Словом, отправились мы с ней в Лянгасово только через три дня. Поездка была, как и все в то тяжкое время, далеко не проста, но не стану ее описывать — гораздо важнее результат. Можно представить наше изумление, ликование, когда мы нашли в милицейской комнате и чемодан с рукописями и бельем, и пишущую машинку, и — две грандиозные пачки книг! Все было цело и невредимо, если не считать разбившегося термоса. Действительно, произошло чудо, настоящее чудо! Больше всего я радовался сохранившейся папке с начатой до войны пьесой о Дарвине и материалами к ней. Словом, это милые мои спутники все разыскали — и снесли на станцию. Никогда не забуду такой заботы и доброты. И в какое время! Нет, не прощу себе, что после войны не попробовал разыскать и поблагодарить своих благодетелей: началась мирная жизнь с ее хлопотами и заботами, и было, очевидно, не до того…

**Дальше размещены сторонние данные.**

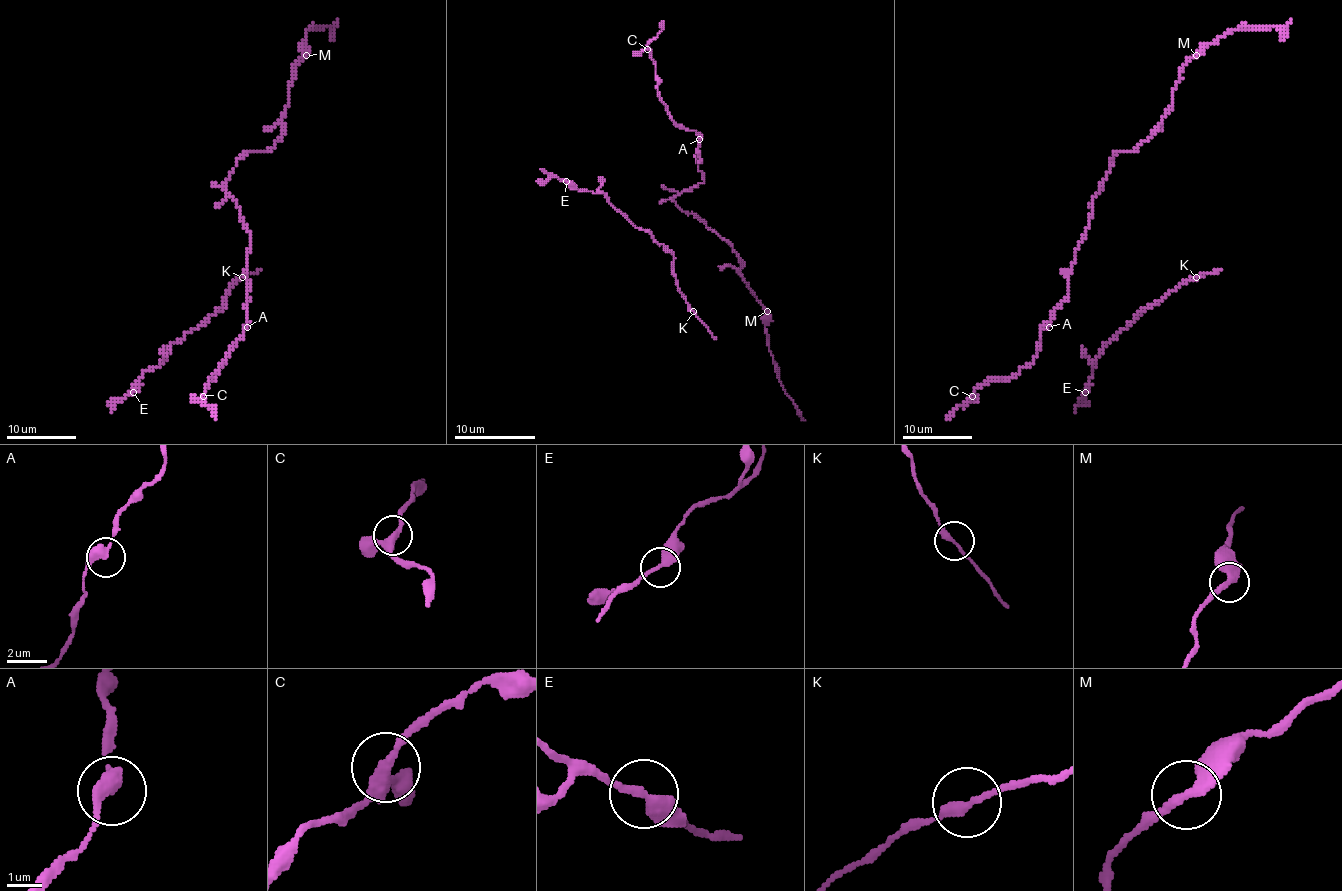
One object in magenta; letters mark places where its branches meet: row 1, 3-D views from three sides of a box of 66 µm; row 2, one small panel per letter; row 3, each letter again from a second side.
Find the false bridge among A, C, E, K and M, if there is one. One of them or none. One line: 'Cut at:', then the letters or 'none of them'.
Cut at: M

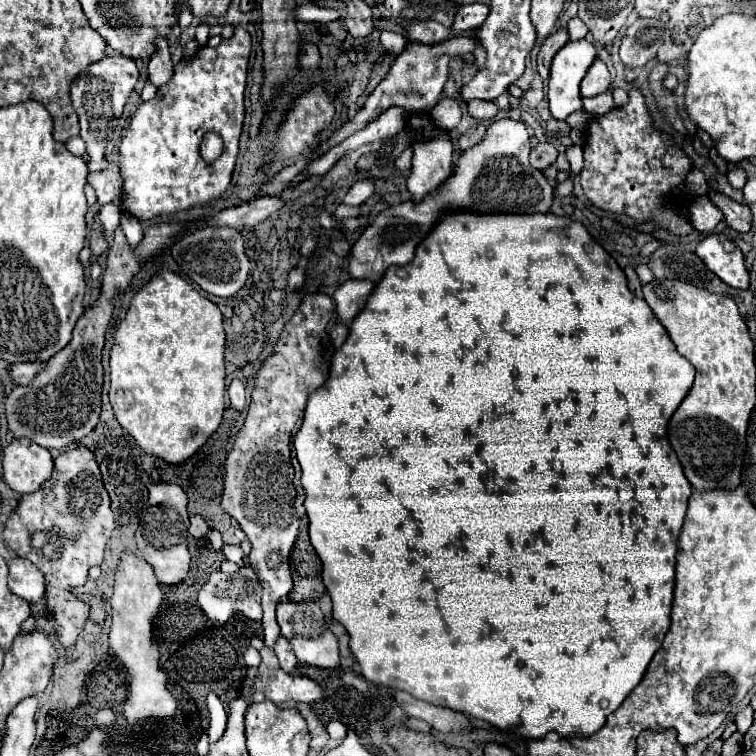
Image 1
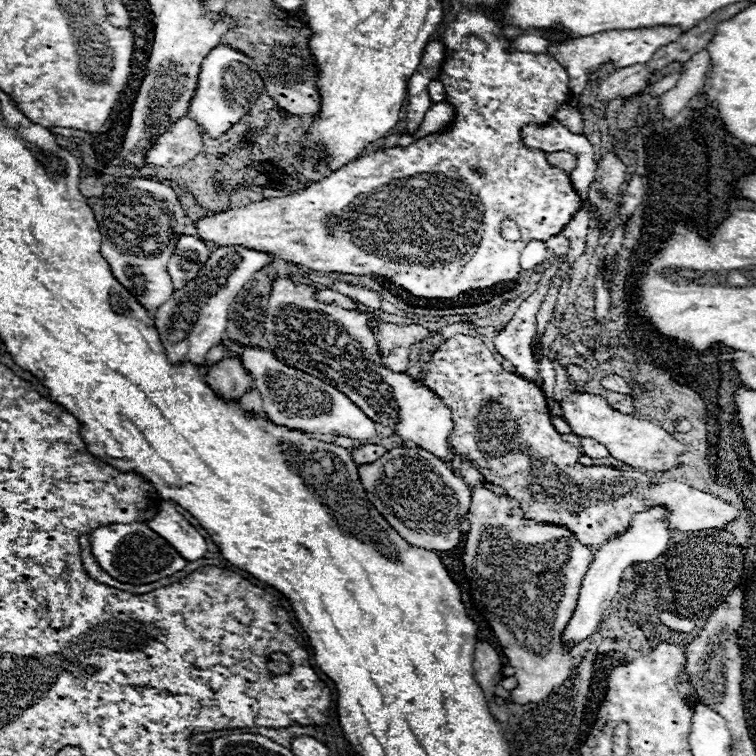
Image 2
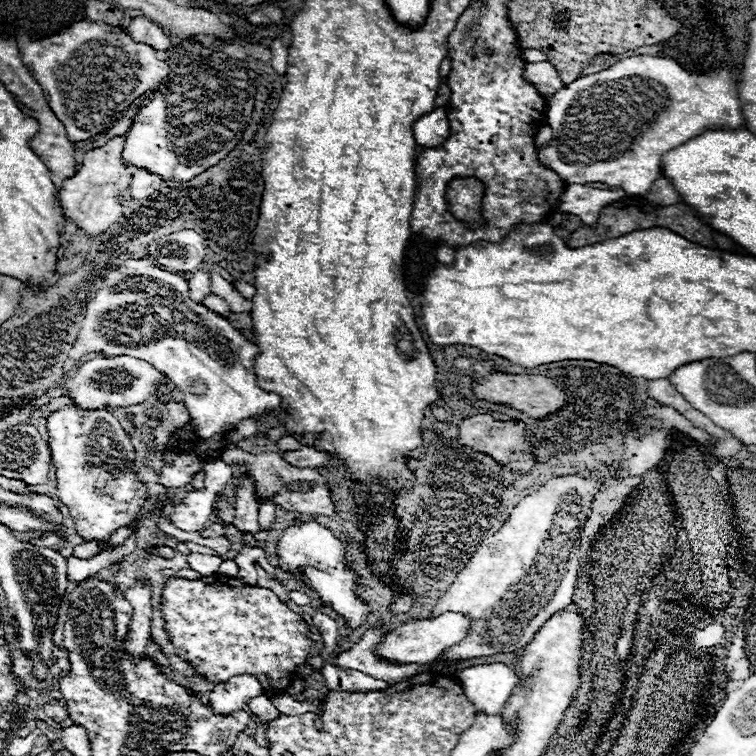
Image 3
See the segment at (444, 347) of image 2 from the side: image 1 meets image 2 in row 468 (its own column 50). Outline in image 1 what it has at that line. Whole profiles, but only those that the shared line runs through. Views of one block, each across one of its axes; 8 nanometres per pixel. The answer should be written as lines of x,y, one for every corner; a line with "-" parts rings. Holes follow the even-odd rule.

Но скитания Диккенса и Вальтера Скотта в 1942 году не кончились, хотя дальше были уже более спокойными. В 1943 году я перевез эти книги из Котельнича в Москву (помню, тоже долгонько ехал с ними в тамбуре, ибо в вагоне не нашлось для нас места и даже дверь в вагон была заперта). В Москве книги мирно просуществовали больше года. Наконец, в сентябре 1944 года они вернулись вместе со мной и моей семьей в Ленинград и прочно заняли свое прежнее место на полках, где стоят и сейчас. Когда я раскрываю тот или иной том, с уважением глажу его корешок, а то просто со стороны гляжу на все эти книги, я невольно начинаю гадать: «А что еще предстоит вам, мои хорошие? — мысленно спрашиваю я. — Скажем, после меня в чьи попадете вы руки? В теплые, любящие или в холодные, равнодушные? Станут ли вас беречь, хранить, спасать в случае беды?»
Одна молодая интеллигентная женщина, когда я ее спросил, почему она не любит Диккенса, искренно удивилась: «А за что мне его любить?»
Впрочем, теперь у нее уже двенадцатилетний сын и, может быть, она ради него снизойдет, оценит Диккенса…
ПОДАРКИ, СПОРЫ, ВСПЫШКИ ХАРАКТЕРА
До войны Веру Федоровну Панову я не знал, не видел, не встречал это имя в печати, а перед самой войной прочел в газете, что пьеса Веры Пановой «В старой Москве» премирована на всесоюзном конкурсе. Я ничуть не сомневался, что автор пьесы с таким заглавием — коренная москвичка, и лишь через много лет узнал, что В. Ф. Панова, по происхождению южанка, в те предвоенные годы жила в двадцати пяти километрах от Ленинграда, в Детском Селе (теперь город Пушкин), где я часто бывал.
Увидел я Веру Панову только в 1946 году, уже в ореоле автора «Спутников». Не будет преувеличением сказать, что известность ее тогда росла с поразительной быстротой: за право публиковать ее вещи боролись редакции ленинградских и московских журналов, критики в своих спорах о творчестве Веры Пановой ожесточенно ломали копья, читатели с нетерпением ждали ее новых книг.